For me, New Zealand seemed like the best way to grow. My story felt like it was coming full circle. The stars seemed to align and enshroud me in a moment of destiny, so I was floored when the universe didn’t share that dream. It felt like I fell from the precipice of destiny into a chasm of defeat. Two options lay before me: I could resign myself to failure, snag some simple employment, and slowly drain my spirit into complacency; or I could trudge forward without a road map in search of adventure. At least that’s how I chose to see them—resignation versus blind adventure—so I took the second option, accepted the risk, and went forward whistling an improvised tune. As I see it, the New Zealand mishap aligned me with whatever new direction I’m now headed. Writer, adventurer; I will do what I must to support my life as a professional nomad.

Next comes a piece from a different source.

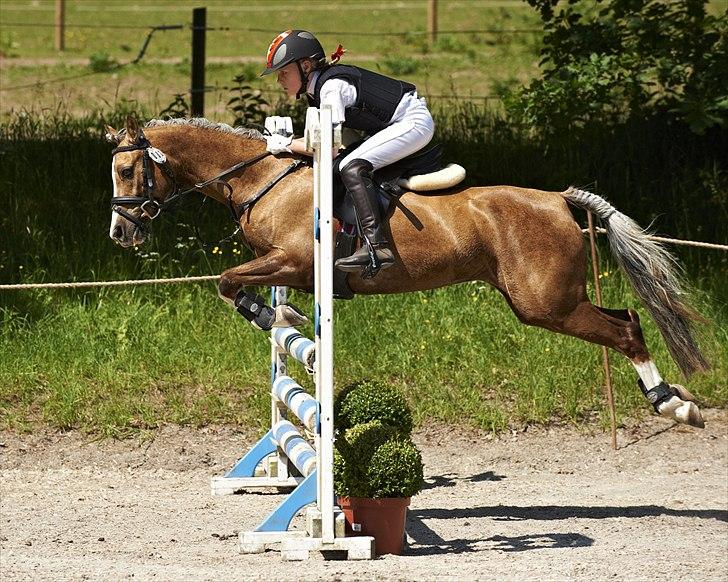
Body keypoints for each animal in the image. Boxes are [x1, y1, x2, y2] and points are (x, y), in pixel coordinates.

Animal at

Redefinition is scary, but on the other side lies something good: ourselves. Will we let hardship define us or will we shape it into something else? The only way to come through life unscathed is through apathy—a true failure in this world of countless things worth fighting for. As long as we have passion we are empowered to try, and as long as we try we maintain forward momentum. Therefore, we must keep that internal fire alive; it’s the only way to heal. Life isn’t about an end goal but, rather, enjoying the adventure—even when it winds in unintended directions. Dreams don’t always work out as planned, but a life led with intention embraces adventures not yet imagined.